● **Исходный текст**:
Под «ответным беспределом» молодой офицер понимает способ выживания, когда все средства хороши. Он говорит, что все его ровесники потихоньку торгуют из-под полы чем могут. И еще в зависимости от того, у кого какие личные связи.
— Мне, например, — говорит он гордо, — рыбу и икру уже приносят домой. А еще два года назад я ее на ворованный спирт менял, и меня за это не уважали…
— Материальное обеспечение становится для молодых офицеров главным в нашей службе, — грустит вице-адмирал Дорогин. По его мнению, мысли об «ответном беспределе» для любого, состоящего на военной службе, так же смертельны, как обсуждение приказа командира.
Часть 3.
Бабушки и «новые русские»
Две бабушки — Мария Васильевна Савина, бывшая передовая доярка, и Зинаида Васильевна Феношина, такая же передовая в прошлом телятница, стояли посреди леса, гневно трясли задранными вверх палками в адрес вовсю рыкающего бульдозера и кричали на всю округу что есть мочи:
— Вон отсюда, вон! Да сколько же это будет продолжаться!
Из-за старинных деревьев объявились хмурые охранники, встали кругом — мол, уходите по-хорошему, ведь можем и стрельбу начать, — и Николай Лаврентьевич Абрамов, ветеринар на пенсии, а теперь сельский староста, заваривший всю эту кашу, развел руками:
— Это чтобы нас же с нашей земли… Ничего не остается — будем стоять насмерть.
Арена боевых действий — окраина поселка Первомайское Наро-Фоминского района Московской области. Эпицентр событий — охраняемая государством территория бывшей усадьбы помещиков Бергов, возведенной в 1904 году, а сейчас — памятника природы и культуры.
Немного успокоившись, старики грустно качают головами:
— Вот в «зеленые» на старости лет записались. А куда деваться? Только мы сами можем отвоевать свой парк у этой нечисти. Больше некому.
«Нечистью» они называют «новых русских», нанявших безжалостных рабочих-варваров для возведения 34 домов прямо там, где почти сто лет стоял старинный берговский лесопарк. Мария Васильевна и Зинаида Васильевна — члены специальной экологической группы, созданной сельским сходом Первомайского для организации активной защиты от губителей окружающей среды.
Мало обращая внимания на «зеленых» активистов, среди ценнейших вековых деревьев продолжают с ревом рулить грузовики и рычать тракторы. Час — и вот уже и просека прорублена. Тут будет центральный «проспект» будущего коттеджного поселка. Повсюду валяются трубы, арматура, бетонные плиты. Строительные работы — в самом разгаре, и, действительно, ведутся они самым жестоким для природы образом. Уже пошло под нож 130 кубометров элитных пород леса. Куда ни глянь, кедры и ели с зарубками — это значит, они приготовлены «на убой». Техника нагло курочит окружающую среду, выворачивает с глубины пласты глины, безжалостно упрятывая вглубь десятилетиями складывающуюся экосистему подлеска.

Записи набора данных
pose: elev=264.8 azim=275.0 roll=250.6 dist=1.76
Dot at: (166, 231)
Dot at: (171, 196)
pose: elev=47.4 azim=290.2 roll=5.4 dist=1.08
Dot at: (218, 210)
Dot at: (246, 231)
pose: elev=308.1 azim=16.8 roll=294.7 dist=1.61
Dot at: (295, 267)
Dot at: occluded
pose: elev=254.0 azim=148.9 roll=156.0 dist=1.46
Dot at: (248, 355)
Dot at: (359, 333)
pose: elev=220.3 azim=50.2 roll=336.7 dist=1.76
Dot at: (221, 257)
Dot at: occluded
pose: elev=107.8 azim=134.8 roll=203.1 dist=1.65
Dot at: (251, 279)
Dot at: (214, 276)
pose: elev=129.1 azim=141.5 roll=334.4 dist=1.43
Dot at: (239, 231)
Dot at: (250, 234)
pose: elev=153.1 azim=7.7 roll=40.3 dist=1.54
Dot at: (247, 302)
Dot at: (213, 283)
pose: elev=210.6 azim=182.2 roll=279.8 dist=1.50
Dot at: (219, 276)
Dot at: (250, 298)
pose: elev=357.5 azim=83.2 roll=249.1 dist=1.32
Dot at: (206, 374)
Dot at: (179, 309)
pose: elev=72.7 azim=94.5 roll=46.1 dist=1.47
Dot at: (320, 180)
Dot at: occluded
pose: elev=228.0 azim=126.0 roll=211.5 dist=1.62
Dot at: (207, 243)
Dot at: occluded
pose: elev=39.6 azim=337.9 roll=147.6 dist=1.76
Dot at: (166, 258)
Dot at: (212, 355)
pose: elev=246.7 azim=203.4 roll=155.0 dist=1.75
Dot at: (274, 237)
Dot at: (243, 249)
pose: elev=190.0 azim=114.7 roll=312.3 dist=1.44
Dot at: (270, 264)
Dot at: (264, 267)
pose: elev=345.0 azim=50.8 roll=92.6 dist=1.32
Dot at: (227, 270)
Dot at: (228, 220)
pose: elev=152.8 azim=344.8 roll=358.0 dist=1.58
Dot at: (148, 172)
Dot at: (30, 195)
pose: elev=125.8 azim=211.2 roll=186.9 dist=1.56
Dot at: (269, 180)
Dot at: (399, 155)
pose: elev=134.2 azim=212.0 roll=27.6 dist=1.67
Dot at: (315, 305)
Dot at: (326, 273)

● **Задания**:
1. Изложите короче или в виде списка абзац текста, который начинается словами «Мало обращая внимания». Все его основные факты должны сохраниться.
2. Перепечатайте из текста всё, начиная со слов «Немного успокоившись, старики» и вплоть до слов «нечисти. Больше некому.».

● **Ответы к заданиям**:
1.
- Среди вековых деревьев продолжают работать грузовики и тракторы. На «зеленых» активистов почти не обращают внимания.
- За час прорублена просека. Здесь пройдет центральный «проспект» будущего коттеджного поселка.
- Повсюду лежат трубы, арматура и бетонные плиты.
- Строительство в самом разгаре и ведется самым жестоким для природы способом.
- Уже вырублено 130 кубометров элитных пород леса.
- Кедры и ели помечены зарубками, то есть приготовлены к рубке.
- Техника выворачивает из глубины пласты глины и губит экосистему подлеска, которая складывалась десятилетиями.

2.
Немного успокоившись, старики грустно качают головами:
— Вот в «зеленые» на старости лет записались. А куда деваться? Только мы сами можем отвоевать свой парк у этой нечисти. Больше некому.